When asked how it feels that most people have stopped caring about COVID, Lucas did not mince words.
“It pisses me off. Such a terrible waste of life has gone on,” she said.
Sonja Castañeda-Cudney, 42, lives in Los Angeles. She is a doctoral student at the University of Southern California focused on mental health policy. She lives with her husband and two daughters, ages 3 and 5. She also has a stepson who lives with his mother nearby. They wear masks regularly and do not eat indoors with other people.
Castañeda-Cudney was careful about COVID from the beginning because her older daughter was born extremely premature. Her older daughter was a twin, but her twin did not survive.
“The girls were born at 26 weeks, emergency C-section. Their lungs were underdeveloped. Their hearts were underdeveloped. Eva was in the NICU for four and a half months and my daughter, Lucia, passed away after 11 days,” Castañeda-Cudney told The 19th.
Despite her efforts, Castañeda-Cudney and her immediate family members contracted COVID in August. Castañeda-Cudney has long COVID as a result, and is on a waiting list to be admitted to a long COVID clinic.
“I never really recovered. I get headaches. It’s like I’m hungover nonstop. It makes it hard to look at screens. It makes it hard to parent. It makes it hard to live a normal life,” Castañeda-Cudney said.
Castañeda-Cudney’s older daughter is in preschool and wears a mask. She says neither of her daughters has had problems tolerating masking. Her 3-year-old was born during the pandemic. “This is her life,” Castañeda-Cudney said.
They go to other children’s parties, but they wear masks and will take their cake and go eat it outside.
Castañeda-Cudney is angry that people are no longer taking precautions.
“It feels like shit. It feels like community care is not a thing. The world is so self-centered right now.
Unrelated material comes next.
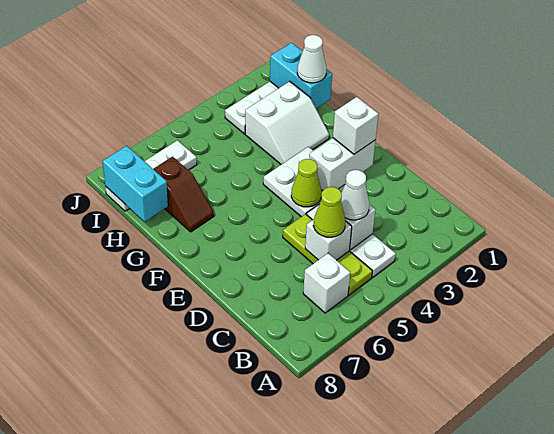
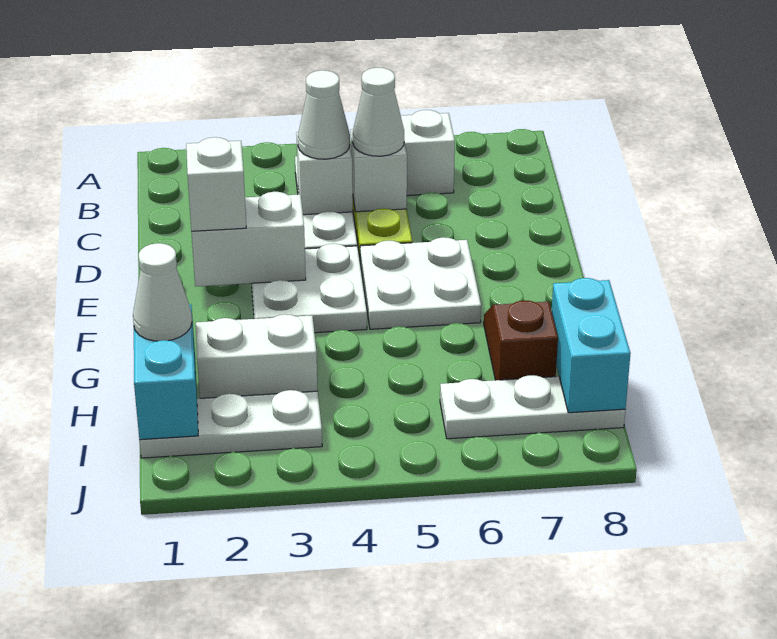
lime 1x1 cone [313,187,345,237] -> white 1x1 cone [353,68,404,156]
lime 1x1 cone [291,159,322,207] -> none
none -> white 2x2 plate [360,237,481,329]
If something doesn’t immediately affect you personally, then it’s not something to be concerned about,” she said. “I live with severe PTSD. I already lost a child. I’m not willing to lose another child.”
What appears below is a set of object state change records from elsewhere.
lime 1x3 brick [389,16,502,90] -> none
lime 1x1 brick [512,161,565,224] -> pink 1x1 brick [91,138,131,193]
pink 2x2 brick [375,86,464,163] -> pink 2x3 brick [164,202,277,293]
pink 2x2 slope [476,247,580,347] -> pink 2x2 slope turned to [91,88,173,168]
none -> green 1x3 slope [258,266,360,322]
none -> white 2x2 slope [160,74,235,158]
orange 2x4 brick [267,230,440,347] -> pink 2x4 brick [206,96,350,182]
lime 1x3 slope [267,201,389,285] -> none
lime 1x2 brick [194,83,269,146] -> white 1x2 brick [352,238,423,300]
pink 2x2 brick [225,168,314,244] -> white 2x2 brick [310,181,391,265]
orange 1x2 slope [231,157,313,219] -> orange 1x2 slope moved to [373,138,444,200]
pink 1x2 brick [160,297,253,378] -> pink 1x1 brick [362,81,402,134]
Hannah Neely, 42, lives in Minneapolis with her husband and two children, ages 10 and 12. She had cancer of the immune system, and between the disease and treatment, her immune system was severely weakened. Before, Neely was a teacher, but she is now too disabled to work. Her husband is a software engineer, although he was recently laid off.
Neely, her husband and her children wear masks. They do not socialize or eat indoors at restaurants. For a while, her children took classes online through the public school system, but eventually she sent them back to school masked.
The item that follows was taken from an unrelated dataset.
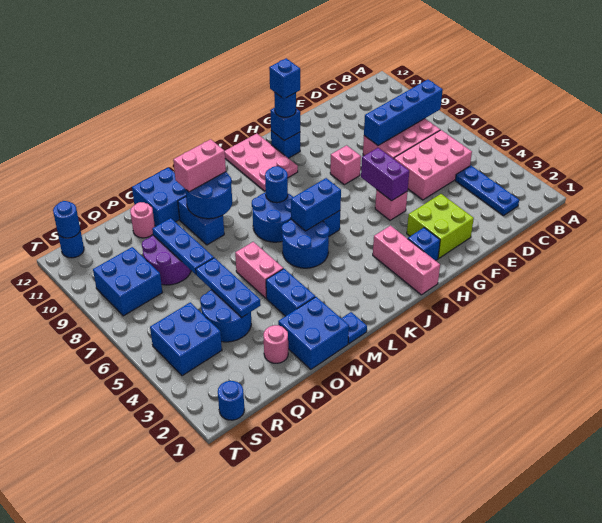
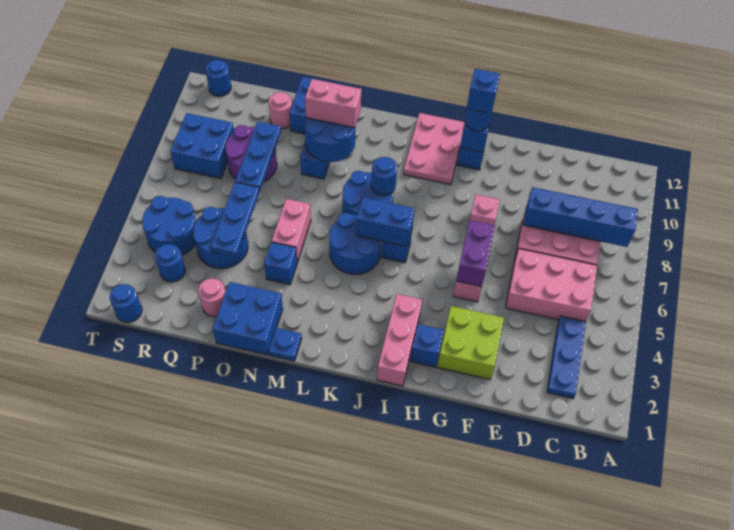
blue 1x2 brick [266,269,315,316] -> blue 1x1 brick [264,242,297,284]
blue 2x2 brick [150,302,222,376] -> blue 2x2 round brick [142,196,196,255]
blue 1x1 round brick [53,201,80,238] -> blue 1x1 round brick moved to [155,244,185,282]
“We go to the store, we go to doctor’s appointments, we go to our kids’ school, but that’s kind of it. And we mask everywhere,” Neely told The 19th.
In a strange way, Neely feels “lucky” to be a cancer survivor, because it means she doesn’t need to justify her concern about COVID to others. Most people she interacts with do not think she is being unreasonable.
“I am disabled in a way that is invisible, but sympathetic. I haven’t faced the medical gaslighting people with [chronic fatigue syndrome] have faced. … No medical professionals have ever told me I’m overreacting,” she said.
Some family and friends have engaged in a sort of wishful thinking.
“People sometimes say, ‘It’ll be fine. Hannah, I’m sure you’ll be fine. You can’t actually say that with any certainty,” Neely said.